Горшечник изготовляет вазу из глины более или менее чистой или очищенной, и вот тут то и вмешиваются религиозные проповедники, предлагая прислушаться к тому, как стонет ваза под рукой горшечника. Порой проповедник дает слово и ей самой, заставляя с жалостью и стенаниями допытываться у творца, почему тот обращается с ней так грубо или, наоборот, столь мягко. Есть, однако, одно обстоятельство, которое креационистская мифология, о которой я говорю, скрывает — в особенности грешат этим как раз авторы, что примером вазы, лежащим в основе образного воссоздания творческого акта, активно пользуются, и работают они, как я уже говорил вам, на границе религии и мифологии, что не случайно. Дело в том, что ваза изготовляется из какого-то вещества. Из ничего ничего изготовить нельзя.
На этом строится вся античная философия. Трудность для нас в осмыслении аристотелевской философии состоит в необходимости, следуя ей, постоянно иметь в виду, что материя вечна и что ничто не происходит из ничего.
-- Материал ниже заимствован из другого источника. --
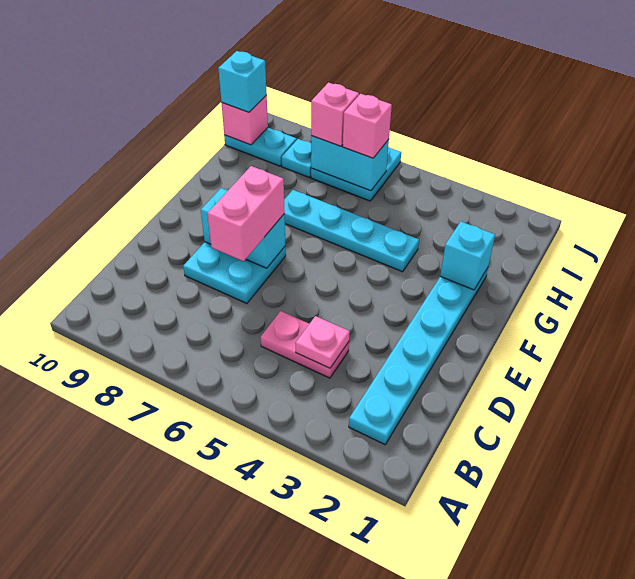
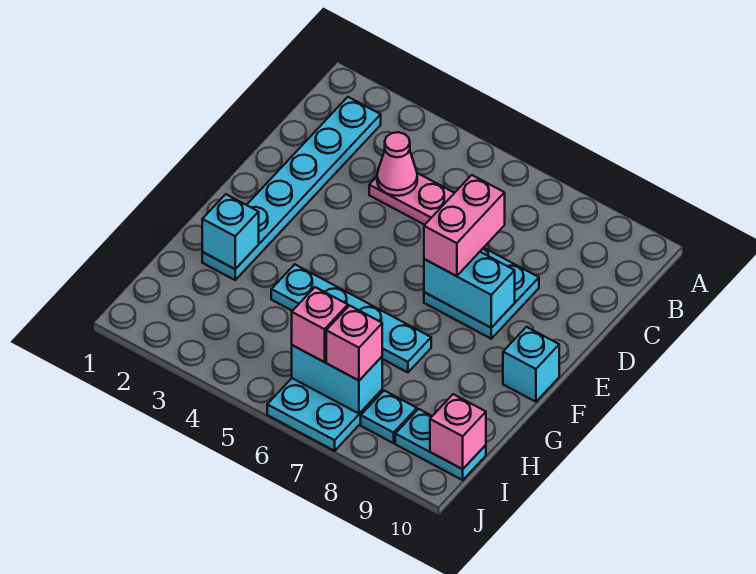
pink 1x1 plate [296,316,350,368] -> pink 1x1 cone [377,132,417,196]
cyan 1x1 brick [218,51,267,112] -> cyan 1x1 brick moved to [503,327,559,402]

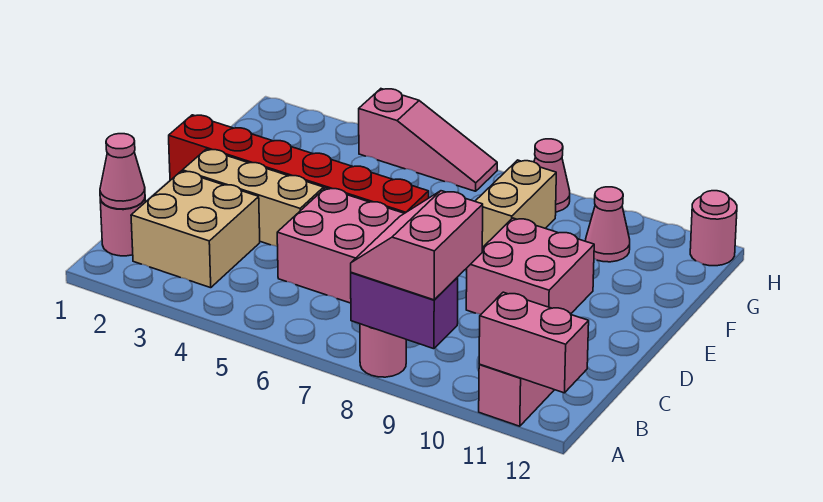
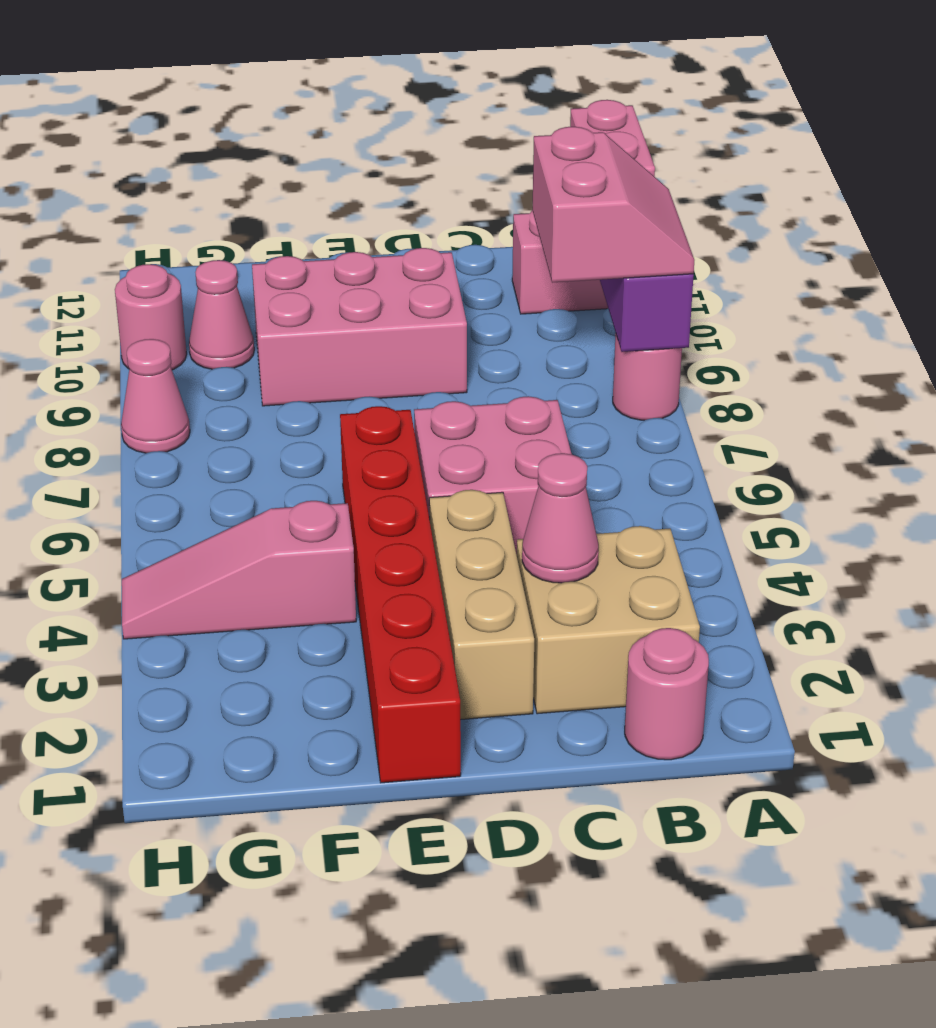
pink 2x2 slope [351,191,483,300] -> pink 2x2 slope turned to [532,127,694,283]
pink 1x1 cone [100,134,145,209] -> pink 1x1 cone moved to [522,453,599,583]
pink 2x2 brick [466,218,594,314] -> pink 2x3 brick [252,248,467,406]
tan 1x2 brick [475,160,556,248] -> none
pink 1x3 slope [359,89,497,191] -> pink 1x3 slope turned to [122,501,356,639]
pink 1x1 round brick [690,191,737,266] -> pink 1x1 round brick moved to [115,264,187,370]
Именно поэтому философия эта так и не смогла расстаться с образом мира, который не позволил даже Аристотелю — а во всей истории человеческой мысли вряд ли найдется по силе ума ему равный — выйти за ограду предстоявшей его взору небесной сферы и не рассматривать мир, в том числе мир человеческих отношений, мир языка, как часть вечной природы, которая по сути своей ограничена.
Так вот, если взглянуть на вазу с точки зрения, которую я с самого начала здесь предложил, то есть если рассматривать ее как объект, созданный для того, чтобы представлять наличие в центре Реального пустоты, именуемой нами Вещью, то пустота эта, в том виде, в котором она в этом представлении предстает нам, предстает нам именно в качестве nihil, ничто. Вот почему горшечник, как и любой из вас, к кому я сейчас обращаюсь, творит вазу собственноручно вокруг этой пустоты, творит так, как делает это мифический творец — ex nihilo, отправляясь от пустого места, дыры.